Comunque, nonostante l’immagine iperbolica, ci interessa capire che ora la Giudea e Gerusalemme che erano il centro del culto di yhwh non sono più il luogo dove andare ma da cui uscire. Usciamo dai nostri luoghi santi, dalle nostre immagini di Dio per accogliere colui che viene.
Giovanni era vestito di peli di cammello…: Giovanni ha la divisa di Elia (vestito di peli di cammello), e del pellegrino (una cinta di pelle ai fianchi); tante volte Gesù dice di stare con i fianchi cinti, di essere pronti al cammino, all’esodo. Se ci pensiamo non è molto attraente un uomo vestito di peli di cammello e che mangia cavallette, eppure gli uomini accorrevano a lui. La motivazione del “successo” dell’annuncio del Battista probabilmente sta nel fatto che l’annuncio è nitido, chiaro, autentico. Quando il nostro annuncio del vangelo di Gesù è esigente, non è annacquato, allora lì l’uomo trova ciò che cerca. Siamo chiamati a richiamare alla serietà, alla verità…senza mezze e comode misure, altrimenti quello è storcere le vie di Dio.
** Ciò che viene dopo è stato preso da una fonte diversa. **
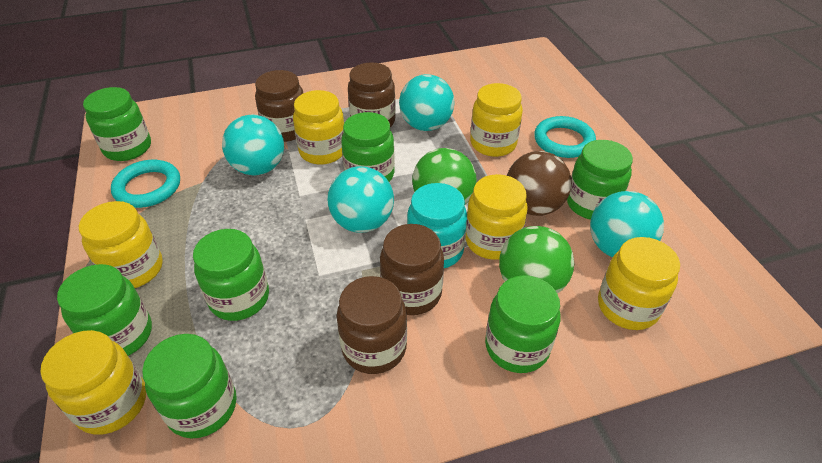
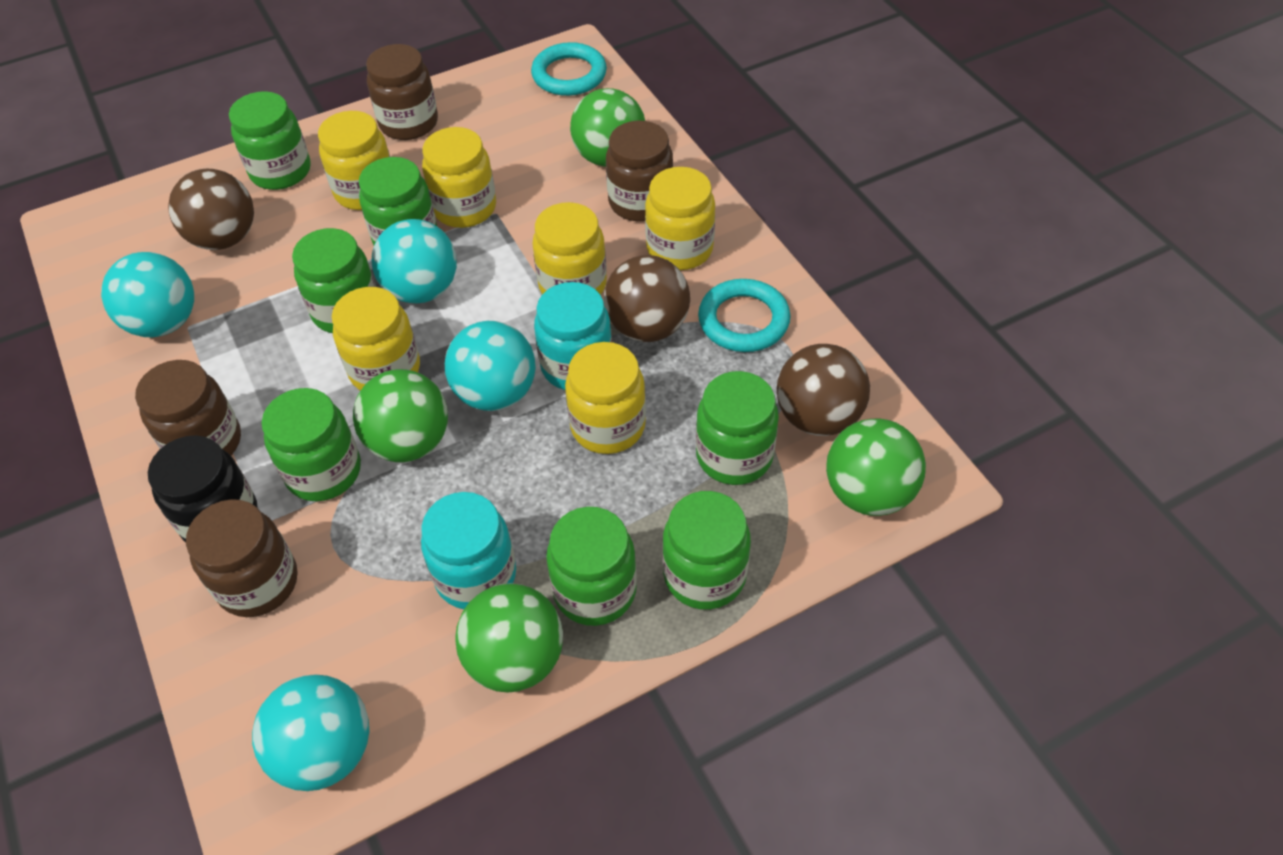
black jar: 0 -> 1
brown ball: 1 -> 3
green ball: 2 -> 4
turquoise jar: 1 -> 2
del quale io non sono degno di chinarmi…: A che cosa si riferisce Giovanni Battista? Alla legge del levirato. I riferimenti su questo li troviamo nel libro Deuteronomio, al capitolo 25, oppure nel libro di Rut, al capitolo 4. La legge del levirato consisteva in questo: quando una donna rimaneva vedova, senza un figlio, il cognato – da qui il termine “levirato”, “levir” significa cognato – aveva l’obbligo di unirsi a lei e darle una discendenza e il figlio che nasceva era come se fosse il figlio del marito defunto. Quando, per qualche motivo il cognato rifiutava, il parente più prossimo che aveva diritto dopo di lui e che accettava di unirsi alla donna, procedeva alla cerimonia dello scalzamento, scioglieva il sandalo della persona che si era rifiutata, sputava e questo significava “il tuo diritto su questa donna passa a me, io sono lo sposo”.
Allora Giovanni Battista, non sta facendo una lezione di umiltà, ma dice “non prendete me come colui che deve fecondare questa vedova, non posso sciogliere il sandalo a lui e unirmi alla vedova perché lui è lo sposo”. Chi è questa vedova? Il rapporto tra Dio e il popolo era raffigurato come quello tra uno sposo e una sposa.
Ma erano tanti i peccati, tante le infedeltà di Israele, che si considerava questo rapporto ormai concluso e Israele si sentiva come una vedova del suo Signore, dicono alcuni autori: la vedova di un marito vivente!
Allora “colui che viene a rigenerare vita in questa vedova non sono io, ma è colui che è più forte di me” perché vi battezzerà in Spirito Santo, vi immergerà nella vita di Dio.